Dass man mit dieser politischen Richtungsentscheidung nicht warten kann, ergibt sich auch aus dem Umstand, dass eine kontinuierlich fortschreitende Digitalisierung die Globalisierung vorantreibt. Diese Entwicklung wartet nicht darauf, bis wir ein europäisches Leitbild ausgeknobelt haben, sondern schreitet mit oder ohne politische Gestaltung voran und setzt schlimmstenfalls Fakten, die reaktiv kaum wieder einzufangen sind. Zwar freut es mich, dass in den vergangenen zwei Jahren Netzpolitik aus der Nische gekommen ist. Aber auch hier stoßen wir auf Herausforderungen, die wir nur gemeinsam, bestenfalls global gestalten müssen, zumal die Digitalisierung die Arbeitswelt spürbar revolutioniert und analoge sozialdemokratische Kernkompetenzen in Frage stellt.
Nun hilft uns die schönste europäische Vision und deren Notwendigkeit nichts, wenn nicht Einzelne daraus eine Chance für sich ableiten können. Vorausgesetzt, dass uns in der EU auch künftig ein Mindestmaß an sozialen Standards wichtig ist, liegt der Schlüssel zu einer Sicherung eines solchen Wohlstands in der Bildung eines jeden Einzelnen. Die Konsequenzen des sich in der Europäischen Union ausweitende Fachkräftemangels werden derzeit gnadenlos unterschätzt. Er hat die Schlagkraft uns dauerhaft in eine soziale Krise zu stürzen, weil nicht oder nur sehr langwierig zu reparieren geht, was in Kinderjahren in der Entwicklung junger Menschen versäumt wurde. Es ist überfällig Bildung nicht nur als nationale, sondern auch als europäische Aufgabe zu begreifen. Dringender denn je benötigen wir eine gemeinsame europäische Kraftanstrengung um allen Menschen in der EU Zugang zu einem kostenfreien, lebenslangen Lernen zu ermöglichen, ausgehend von einem ganzheitlichen Bildungsbegriff, der formales, nicht-formales und informelles Lernen gleichermaßen berücksichtigt sowie der kulturellen und interkulturellen Bildung und dem Erwerb von Medienkompetenz die notwendige Aufmerksamkeit schenkt. Dadurch entstehen Perspektiven, eröffnen sich Chancen, nimmt man die Angst und ermöglicht Verständigung, Offenheit und Toleranz. Wir müssen Bildung endlich als eine Kernaufgabe der Politik begreifen – auch in Europa. Das bedeutet nicht, dass wir uns in der EU nun über das richtige Schulsystem streiten, sondern, dass wir uns auf gemeinsame Ziele und Rahmenbedingungen verständigen, die dann jeder auf seine Weise und entsprechend seiner eigenen Traditionen aus- und erfüllen muss. Für eine Europäisierung der Bildungspolitik lohnt es sich zu kämpfen.

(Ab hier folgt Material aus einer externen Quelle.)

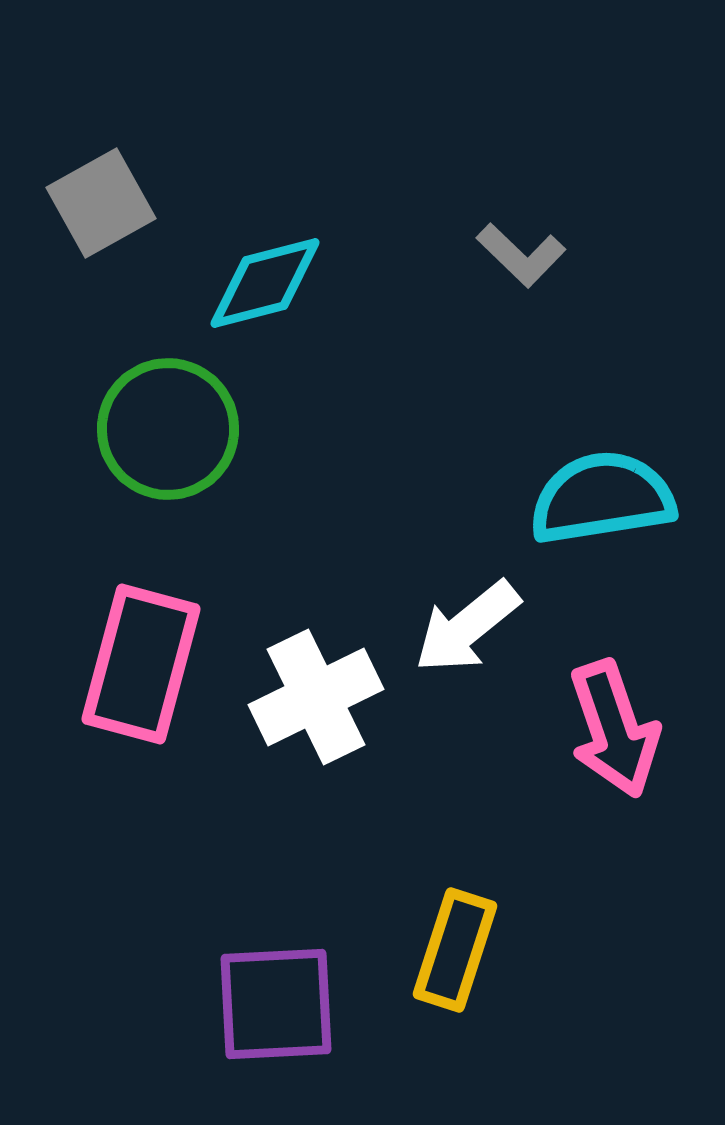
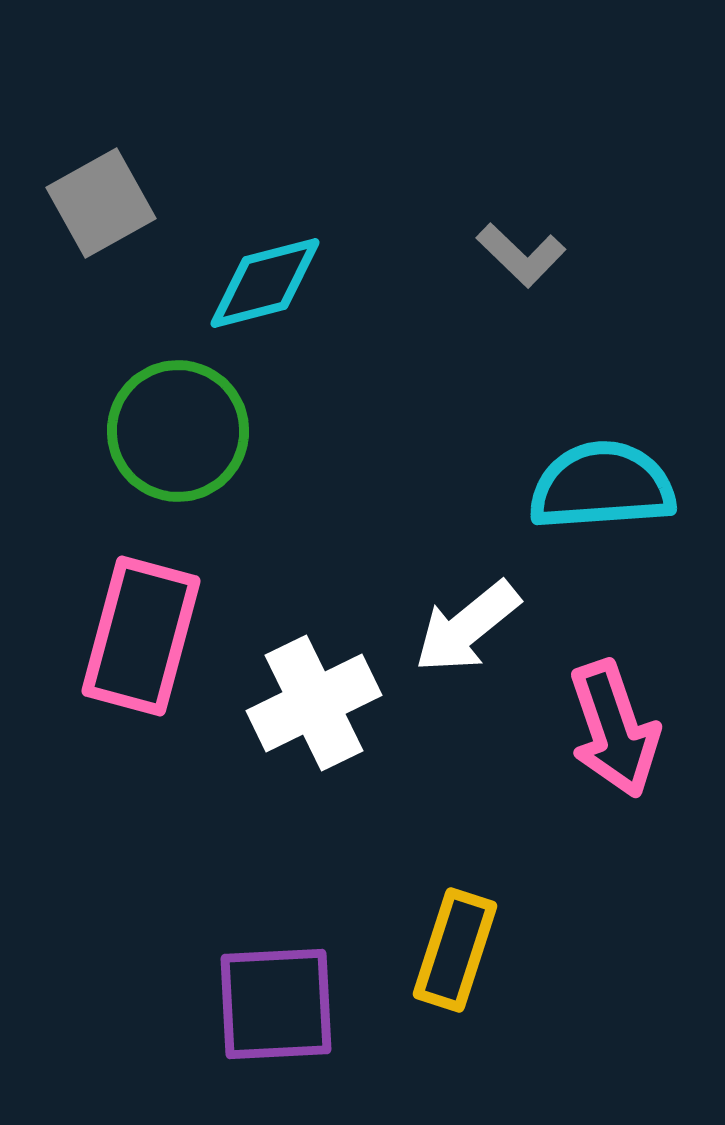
green circle: moved 10 px right, 2 px down
cyan semicircle: moved 12 px up; rotated 5 degrees clockwise
pink rectangle: moved 28 px up
white cross: moved 2 px left, 6 px down
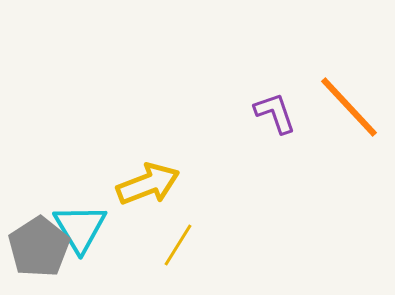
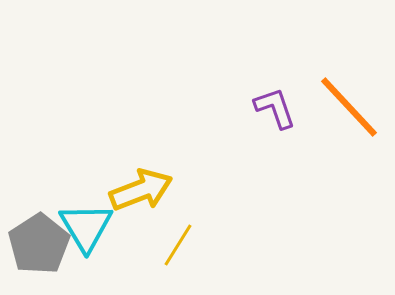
purple L-shape: moved 5 px up
yellow arrow: moved 7 px left, 6 px down
cyan triangle: moved 6 px right, 1 px up
gray pentagon: moved 3 px up
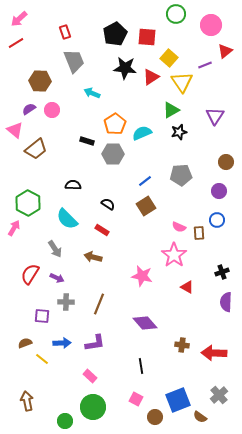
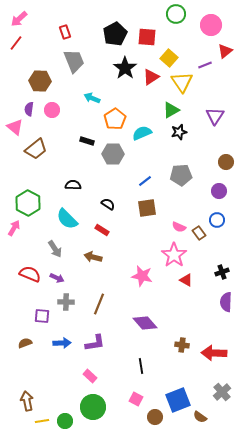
red line at (16, 43): rotated 21 degrees counterclockwise
black star at (125, 68): rotated 30 degrees clockwise
cyan arrow at (92, 93): moved 5 px down
purple semicircle at (29, 109): rotated 48 degrees counterclockwise
orange pentagon at (115, 124): moved 5 px up
pink triangle at (15, 130): moved 3 px up
brown square at (146, 206): moved 1 px right, 2 px down; rotated 24 degrees clockwise
brown rectangle at (199, 233): rotated 32 degrees counterclockwise
red semicircle at (30, 274): rotated 80 degrees clockwise
red triangle at (187, 287): moved 1 px left, 7 px up
yellow line at (42, 359): moved 62 px down; rotated 48 degrees counterclockwise
gray cross at (219, 395): moved 3 px right, 3 px up
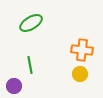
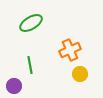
orange cross: moved 12 px left; rotated 30 degrees counterclockwise
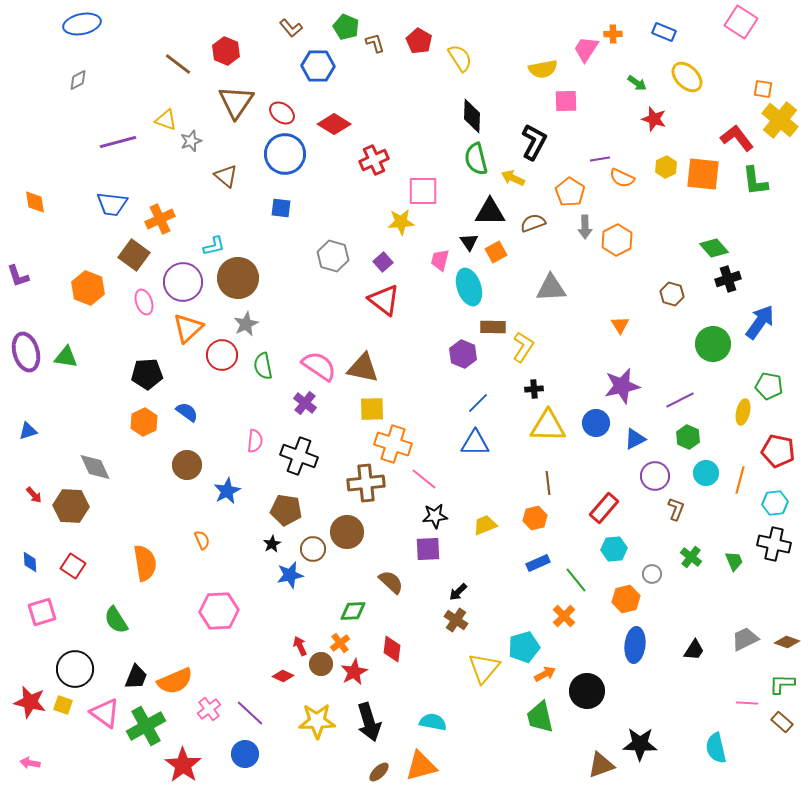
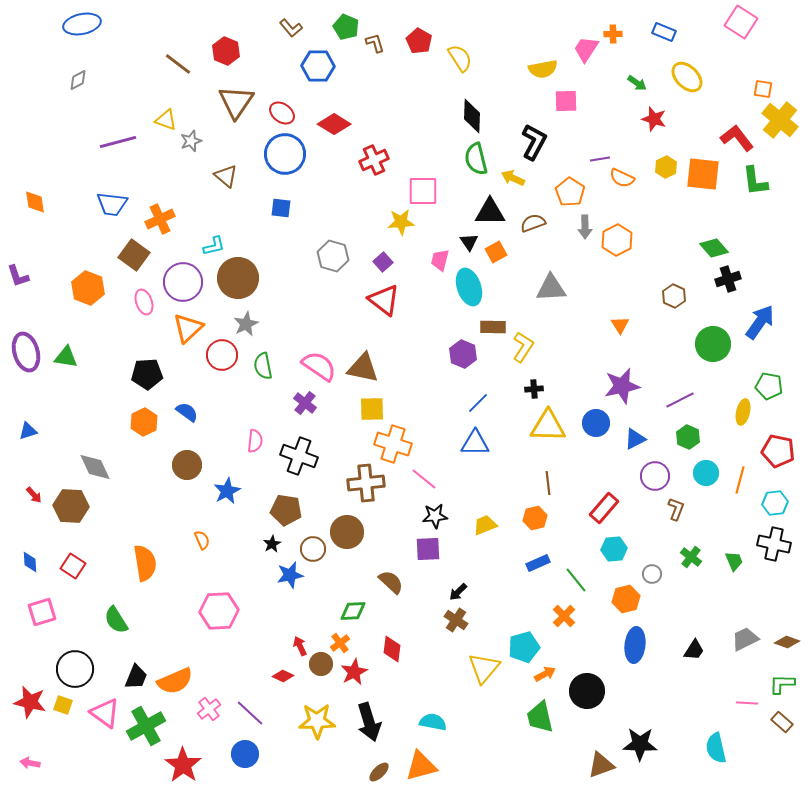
brown hexagon at (672, 294): moved 2 px right, 2 px down; rotated 10 degrees clockwise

Wir versäumen es zunehmend die Bedarfslücken im Fachkräftemangel zu schließen. Neueste Prognosen gehen allein für Deutschland von einer Bedarfslücke von bis zu 30% in der IKT-Branche aus.
Sie können jetzt sagen, Frau Kammerevert hat das Thema verfehlt. Sie hat nichts gesagt zum Europäischen Kulturerbejahr 2018, zur Fortentwicklung der Kultur- und Kreativwirtschaft auf europäischer Ebene, zur Überarbeitung der audiovisuellen Mediendienste Richtlinie, zum anstehenden Review des Förderprogramms „Kreatives Europa“ oder zum vieldiskutierten Verhältnis europäischer Kultur zu TTIP und CETA.
Um Anforderungen an eine europäische Kulturpolitik ausloten zu können bedarf es zunächst einer Klarheit, wo wir mit Europa hin wollen. Spätestens seit dem Brexit ist hier nichts mehr selbstverständlich ist, sondern bedarf einer neuen Verständigung, die von breiten Teilen der EU-Bevölkerung getragen wird. Daran mitzuwirken wird aktuelle Aufgabe der Kultur sein. Raus aus dem Elfenbeinturm und rein in die gesellschaftlichen Debatten, das ist die Aufgabe der Kultur und der Kulturpolitik!
Vielen Dank für Ihre Aufmerksamkeit.